PRESS RELEASE | Comprehensive Reliability Plan Finds No Immediate Reliability Need
Rensselaer, NY - The New York Independent System Operator (NYISO) Board of Directors approved the 2019-2028 Comprehensive Reliability Plan (CRP) which sets forth the plan for the New York State Bulk Power System to meet all applicable reliability criteria over the 2019 through 2028 study period. The Board’s approval of the CRP completes the 2018-2019 cycle of the NYISO’s Reliability Planning Process.
“The NYISO’s Reliability Planning Process is a cornerstone of our mission to ensure grid reliability,” said Rich Dewey, President and CEO of the New York Independent System Operator. “The process, which involves extensive stakeholder engagement, provides transparency on the expected changes to the grid and the steps being taken to meet electric system reliability requirements. This approach provides developers and investors the information they need to assess and assume the risks of investments while minimizing costs to consumers.”
The NYISO initiated the CRP after the NYISO Board approved the 2018 Reliability Needs Assessment (RNA) in October 2018. The 2018 RNA assessed the resource adequacy and transmission security of the New York State Bulk Power System from 2019 through 2028. The final 2018 RNA identified no reliability needs. While the NYISO concludes that long-term reliability needs have been satisfied in this cycle of the Reliability Planning Process, the margin to maintain reliability could narrow or be eliminated over the ten-year study period based upon changes in assumptions.

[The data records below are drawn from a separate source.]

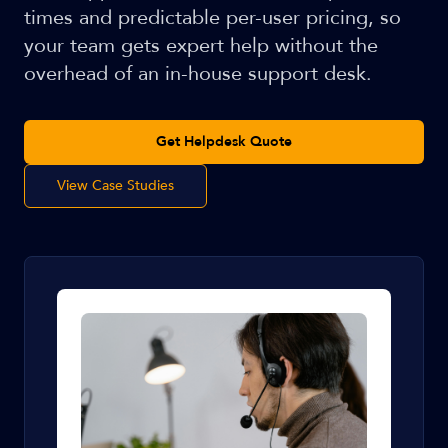
times and predictable per-user pricing, so
your team gets expert help without the
overhead of an in-house support desk.
Get Helpdesk Quote
View Case Studies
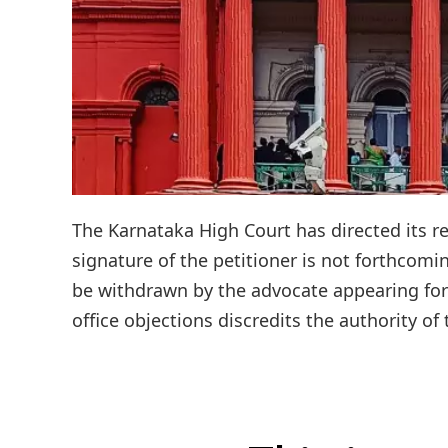
The Karnataka High Court has directed its reg
signature of the petitioner is not forthcomi
be withdrawn by the advocate appearing for 
office objections discredits the authority of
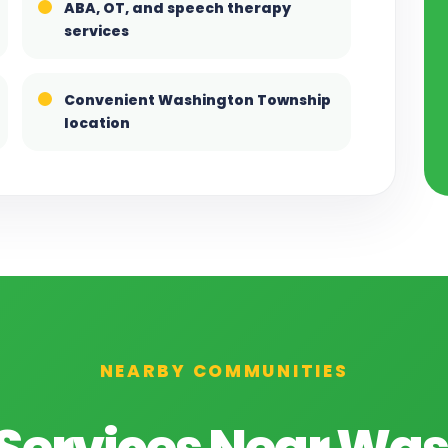
ABA, OT, and speech therapy
services
Convenient Washington Township
location
NEARBY COMMUNITIES
Services Near Wa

Potential risk factors, such as generator unavailability, generator deactivations, external control area capacity sales, delay in proposed resource additions or transmission plans, or higher than forecasted load levels, could potentially lead to transmission security or resource adequacy violations.
Included as a scenario in this year’s CRP was an examination of the Department of Environmental Conservation’s draft Peaker Rule. The rule could affect approximately 3,300 MW (nameplate) of simple-cycle combustion turbines, known as peaking units, almost entirely located in New York City and Long Island. Under the draft rule, beginning May 1, 2023 the current emissions averaging rules would cease and individual units would be required to meet an emission rate for nitrogen oxides (NOX ) of 100 ppm during the ozone season. The proposed rule would also establish more restrictive emission limits that would become effective May 1, 2025. The draft rule would allow the NYISO to designate units to continue to operate on a temporary basis if needed to maintain electric system reliability while a permanent solution is being implemented.
The CRP peaker scenario shows that if all of the generators affected by the Peaker Rule deactivate without replacement resources or system reinforcements, the transmission system would be unable to reliably serve the forecasted demand within specific pockets in New York City and Long Island, as well as across southeast New York.
The deficiencies in meeting reliability requirements found in this scenario analysis could potentially be met by a number of solutions, including generation, transmission, and demand-side (e.g.; energy efficiency and demand response) measures. Due to potential resource adequacy needs, this scenario analysis found that local transmission upgrades within New York City and Long Island alone would not fully address the deficiencies. Therefore, replacement resources would be required to resolve the identified reliability deficiencies.
The CRP baseline analysis found no reliability needs for the forecasted system conditions over the ten-year study period. The scenario analyses conducted, however, highlight that risks to reliability exist. In the event that there is a potential loss of resources due to a proposed generator retirement or mothballing, the NYISO will administer its Generator Deactivation Process for generator deactivation notices that it receives. If necessary, the NYISO will seek solutions to address any reliability needs identified through that process.
Moreover, the NYISO continuously monitors all planned projects and any changes to the New York State transmission system, and may request solutions outside of its normal planning cycle if there appears to be an imminent threat to the reliability of the bulk power transmission system arising from causes other than generator deactivation.